Concussion game changers: 14 people from Cleveland to Pittsburgh who have advanced football-related brain issues

[This post originally appeared on cleveland.com. It has been edited to highlight Jason’s involvement]

Story by Stephanie Kuzydym | @stephkuzy | skuzydym@cleveland.com

CLEVELAND, Ohio – Located 135 miles southeast of Cleveland’s First Energy Stadium is among the world’s most well-known concussion laboratories, disguised under the name Heinz Field.

In 1990, the Pittsburgh Steelers became the epicenter of football-related concussion issues after quarterback Bubby Brister got knocked out one Sunday. Coach Chuck Noll wanted to know why his team’s brain specialist, Joe Maroon, was telling him his quarterback wouldn’t be starting the following week.

“I told him the concussion guidelines say (Brister) needed to stay out a minimum of two weeks,” Maroon recalled.

Noll asked who wrote the guidelines. Maroon told the legendary Steelers coach that Maroon himself was on the committee.

“He looked at me and said, ‘if you want me to sit a player from a game, I want objective data, not guidelines drawn up by a committee with poor facts,'” Maroon said. “He was right.”

That’s the day the kid who grew up in Bridgeport, Ohio, began to change the way everyone, from the National Football League to youth leagues, perceived concussions.

Maroon took the challenge to Mark Lovell, whom he called a “brilliant neuropsychologist.” They came up with a series of questions on reaction time and the brain’s ability to process information.

They took the baseline test to Noll and Steelers owner Art Rooney and said they’d need to test the entire team in order to get the “objective data” Noll requested.

Nearly 25 years later, the Immediate Post-Concussion Assessment and Cognitive Testing, known as ImPACT, is the standard of baseline concussion testing in the NFL, NHL, MLB, MLS, NASCAR, U.S. Olympic teams and more.

“We’ve baselined over 5 million kids and athletes in 12,000 high schools,” Maroon said.

And some of the biggest game changers – from doctors and scientists to lawyers and former football players – don’t stop with Maroon and Lovell. These 14 people and their work have helped make Cleveland and Pittsburgh hotbeds in concussion research.

Jason Luckasevic, law associate at Goldberg, Persky and White

Why he is important: Originator of the NFL concussion lawsuit. The core of his case: the NFL had plenty of notices that football can cause brain damage, but the league’s response was deny, deny, deny and then cover it up.

How he came on the scene: Luckasevic was motivated to sue the NFL to protect his friend Omalu, whom the league was trying to discredit. Looked for a loophole that would make not just the teams, but the league liable. Found it in Brown, et al, v. N.F.L, where former Browns offensive tackle Orlando Brown sued the league after a penalty flag hit his right eye during a 1999 game vs.

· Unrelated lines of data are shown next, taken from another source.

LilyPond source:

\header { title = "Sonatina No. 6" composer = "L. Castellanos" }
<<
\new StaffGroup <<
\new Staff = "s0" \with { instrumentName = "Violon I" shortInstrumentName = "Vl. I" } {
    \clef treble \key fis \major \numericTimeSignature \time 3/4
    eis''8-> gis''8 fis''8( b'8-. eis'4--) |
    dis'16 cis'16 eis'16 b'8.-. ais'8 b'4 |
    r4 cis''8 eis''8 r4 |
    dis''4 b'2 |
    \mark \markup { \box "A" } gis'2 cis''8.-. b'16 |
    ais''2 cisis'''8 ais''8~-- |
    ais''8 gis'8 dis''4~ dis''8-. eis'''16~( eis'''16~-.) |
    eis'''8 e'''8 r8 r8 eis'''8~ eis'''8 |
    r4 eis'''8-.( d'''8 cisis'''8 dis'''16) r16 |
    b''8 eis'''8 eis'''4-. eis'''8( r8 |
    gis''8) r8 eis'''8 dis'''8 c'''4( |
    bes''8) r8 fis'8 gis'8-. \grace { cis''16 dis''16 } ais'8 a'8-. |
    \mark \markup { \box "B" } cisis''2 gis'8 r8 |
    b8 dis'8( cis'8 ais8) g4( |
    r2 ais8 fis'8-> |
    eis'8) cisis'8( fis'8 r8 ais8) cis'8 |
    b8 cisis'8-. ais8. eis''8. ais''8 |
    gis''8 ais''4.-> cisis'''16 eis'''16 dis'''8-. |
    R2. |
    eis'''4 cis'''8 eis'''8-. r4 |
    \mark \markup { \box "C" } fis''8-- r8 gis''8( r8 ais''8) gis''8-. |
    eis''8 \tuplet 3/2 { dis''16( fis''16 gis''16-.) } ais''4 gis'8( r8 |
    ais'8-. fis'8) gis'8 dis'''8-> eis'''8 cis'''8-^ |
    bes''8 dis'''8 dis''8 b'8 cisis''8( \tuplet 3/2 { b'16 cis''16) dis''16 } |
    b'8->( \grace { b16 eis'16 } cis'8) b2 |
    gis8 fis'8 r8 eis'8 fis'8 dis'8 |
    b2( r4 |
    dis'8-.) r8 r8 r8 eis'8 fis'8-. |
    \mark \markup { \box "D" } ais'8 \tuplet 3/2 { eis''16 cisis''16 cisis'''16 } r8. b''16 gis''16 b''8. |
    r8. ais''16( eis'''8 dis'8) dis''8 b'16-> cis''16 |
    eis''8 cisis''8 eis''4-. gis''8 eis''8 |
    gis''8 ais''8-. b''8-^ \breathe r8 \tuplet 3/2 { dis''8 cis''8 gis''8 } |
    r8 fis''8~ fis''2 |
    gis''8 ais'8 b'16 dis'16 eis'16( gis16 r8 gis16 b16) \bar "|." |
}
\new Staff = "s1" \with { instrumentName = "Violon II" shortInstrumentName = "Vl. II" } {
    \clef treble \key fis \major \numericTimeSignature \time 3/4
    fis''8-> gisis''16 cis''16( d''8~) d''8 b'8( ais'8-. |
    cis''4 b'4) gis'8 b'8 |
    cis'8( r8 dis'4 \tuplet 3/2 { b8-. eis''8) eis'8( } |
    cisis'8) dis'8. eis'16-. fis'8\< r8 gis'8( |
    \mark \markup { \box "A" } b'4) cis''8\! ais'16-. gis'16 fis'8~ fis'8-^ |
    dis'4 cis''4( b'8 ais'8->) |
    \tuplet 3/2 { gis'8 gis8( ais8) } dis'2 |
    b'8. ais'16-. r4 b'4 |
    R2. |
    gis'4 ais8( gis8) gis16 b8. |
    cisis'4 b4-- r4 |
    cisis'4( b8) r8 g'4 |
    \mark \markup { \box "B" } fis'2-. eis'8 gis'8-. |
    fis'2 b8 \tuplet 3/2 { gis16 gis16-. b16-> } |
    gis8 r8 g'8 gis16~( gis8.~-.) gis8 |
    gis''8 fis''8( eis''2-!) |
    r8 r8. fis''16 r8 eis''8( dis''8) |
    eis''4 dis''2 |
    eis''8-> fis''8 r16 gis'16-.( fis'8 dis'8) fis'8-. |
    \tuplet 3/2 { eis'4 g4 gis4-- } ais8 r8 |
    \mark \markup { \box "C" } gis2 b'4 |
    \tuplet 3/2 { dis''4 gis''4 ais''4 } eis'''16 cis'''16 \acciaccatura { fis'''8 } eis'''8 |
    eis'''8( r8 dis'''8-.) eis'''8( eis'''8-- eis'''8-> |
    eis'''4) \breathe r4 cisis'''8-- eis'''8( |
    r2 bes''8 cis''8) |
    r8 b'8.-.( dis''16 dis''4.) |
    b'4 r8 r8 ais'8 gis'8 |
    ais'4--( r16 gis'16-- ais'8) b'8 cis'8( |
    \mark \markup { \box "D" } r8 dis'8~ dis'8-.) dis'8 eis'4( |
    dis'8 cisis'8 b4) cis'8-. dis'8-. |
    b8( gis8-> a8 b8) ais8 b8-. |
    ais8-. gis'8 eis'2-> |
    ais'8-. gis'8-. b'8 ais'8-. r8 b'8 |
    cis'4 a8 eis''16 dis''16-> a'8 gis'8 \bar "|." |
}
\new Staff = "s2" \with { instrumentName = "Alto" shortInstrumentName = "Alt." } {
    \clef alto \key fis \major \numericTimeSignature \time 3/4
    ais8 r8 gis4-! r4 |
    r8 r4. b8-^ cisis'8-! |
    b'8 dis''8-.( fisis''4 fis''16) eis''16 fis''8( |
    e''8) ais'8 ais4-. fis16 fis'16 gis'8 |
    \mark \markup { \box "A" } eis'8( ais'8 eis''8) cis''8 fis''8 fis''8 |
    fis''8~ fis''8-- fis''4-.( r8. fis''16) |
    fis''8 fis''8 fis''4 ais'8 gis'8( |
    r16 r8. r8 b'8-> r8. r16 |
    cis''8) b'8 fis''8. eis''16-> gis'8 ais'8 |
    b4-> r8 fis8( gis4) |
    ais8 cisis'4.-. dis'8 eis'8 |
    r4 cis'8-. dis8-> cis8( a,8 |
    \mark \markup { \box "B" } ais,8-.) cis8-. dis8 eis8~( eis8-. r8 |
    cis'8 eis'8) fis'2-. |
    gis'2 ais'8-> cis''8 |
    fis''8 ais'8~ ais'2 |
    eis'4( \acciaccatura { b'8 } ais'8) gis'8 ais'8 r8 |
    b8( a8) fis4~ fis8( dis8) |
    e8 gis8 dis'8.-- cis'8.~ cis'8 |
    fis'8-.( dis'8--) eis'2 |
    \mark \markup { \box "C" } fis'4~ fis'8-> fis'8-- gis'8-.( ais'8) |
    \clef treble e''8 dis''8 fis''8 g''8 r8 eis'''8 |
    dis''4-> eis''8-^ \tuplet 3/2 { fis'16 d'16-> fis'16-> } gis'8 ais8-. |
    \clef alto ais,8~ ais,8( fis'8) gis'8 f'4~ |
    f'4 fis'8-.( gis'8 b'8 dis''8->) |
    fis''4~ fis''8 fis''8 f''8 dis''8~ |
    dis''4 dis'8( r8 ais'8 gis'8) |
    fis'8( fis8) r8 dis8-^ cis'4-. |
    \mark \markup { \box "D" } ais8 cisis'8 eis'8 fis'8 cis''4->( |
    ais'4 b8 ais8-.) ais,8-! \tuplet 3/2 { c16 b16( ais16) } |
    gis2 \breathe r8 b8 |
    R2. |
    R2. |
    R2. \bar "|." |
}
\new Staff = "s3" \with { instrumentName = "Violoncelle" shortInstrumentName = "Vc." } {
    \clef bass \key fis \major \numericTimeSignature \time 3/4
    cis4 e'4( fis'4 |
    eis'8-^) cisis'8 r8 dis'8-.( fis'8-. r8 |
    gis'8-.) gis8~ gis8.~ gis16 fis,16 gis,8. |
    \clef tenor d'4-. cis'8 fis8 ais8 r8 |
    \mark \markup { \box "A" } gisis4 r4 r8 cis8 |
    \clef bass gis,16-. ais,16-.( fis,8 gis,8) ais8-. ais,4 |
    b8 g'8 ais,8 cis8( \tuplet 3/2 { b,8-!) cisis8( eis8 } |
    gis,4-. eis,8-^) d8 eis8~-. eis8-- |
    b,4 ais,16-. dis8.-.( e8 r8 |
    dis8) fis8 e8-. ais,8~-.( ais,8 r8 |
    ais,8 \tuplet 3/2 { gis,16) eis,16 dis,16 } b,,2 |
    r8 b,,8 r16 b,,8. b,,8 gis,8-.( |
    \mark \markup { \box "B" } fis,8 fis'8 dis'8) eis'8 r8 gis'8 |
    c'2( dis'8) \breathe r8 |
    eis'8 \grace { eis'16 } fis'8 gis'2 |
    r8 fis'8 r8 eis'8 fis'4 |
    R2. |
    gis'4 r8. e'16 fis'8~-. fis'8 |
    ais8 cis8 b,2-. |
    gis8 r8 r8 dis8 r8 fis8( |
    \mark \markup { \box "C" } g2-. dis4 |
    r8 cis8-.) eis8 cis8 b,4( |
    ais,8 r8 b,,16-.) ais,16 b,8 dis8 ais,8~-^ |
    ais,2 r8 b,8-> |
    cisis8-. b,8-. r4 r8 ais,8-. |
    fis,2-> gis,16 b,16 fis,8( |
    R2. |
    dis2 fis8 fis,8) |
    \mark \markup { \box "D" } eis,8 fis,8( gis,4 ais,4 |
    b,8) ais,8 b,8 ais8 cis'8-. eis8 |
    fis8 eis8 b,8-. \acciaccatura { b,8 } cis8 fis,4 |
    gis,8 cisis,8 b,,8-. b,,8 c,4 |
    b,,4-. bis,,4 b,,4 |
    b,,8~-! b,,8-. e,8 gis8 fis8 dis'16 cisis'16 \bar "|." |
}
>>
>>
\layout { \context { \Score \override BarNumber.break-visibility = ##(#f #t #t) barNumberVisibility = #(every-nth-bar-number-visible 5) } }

Jacksonville, temporary blinding him. He sued the league on the terms that the referee was a league employee whose negligence superseded the protection of the collective bargaining agreement. Brown sued for $200 million and the NFL settled the case a year later for an estimated $15 to $25 million.

“Besides Bennet being a friend, the reality of it is I know what a forensic pathologist does,” Luckasevic said. “My brother’s a forensic pathologist who interned under Bennet so I know that all he was doing was looking at tissue under a microscope and saying, ‘There’s something there.’ You don’t make that up. It’s not something you’re just kidding around about when you say that.

“I also know sports. I know football, I know hockey. I’m familiar with what hockey was doing at the time in the early ’90s and now football was closing their eyes to the issues. Not only closing their eyes, but sending out false information to their players and to the public at large. They had pretty much three things against them and I was their worst nightmare for three reasons: No. 1, I understood forensic pathology; No. 2, I understood sports; and No. 3, I was young and naive.”

By 2010, after lawyers in his own firm had laughed at his ambition, Luckasevic teamed with Herman Russomanno, a personal injury attorney in Miami, and Tom Giradi, who was part of the Erin Brockovich lawsuit, to take on the NFL.

What he says now: “My life has changed dramatically over the last seven years. It’s been very difficult. It hasn’t been easy. … It’s very consuming. So consuming that I don’t even watch football anymore because my life is football so it doesn’t interest me.”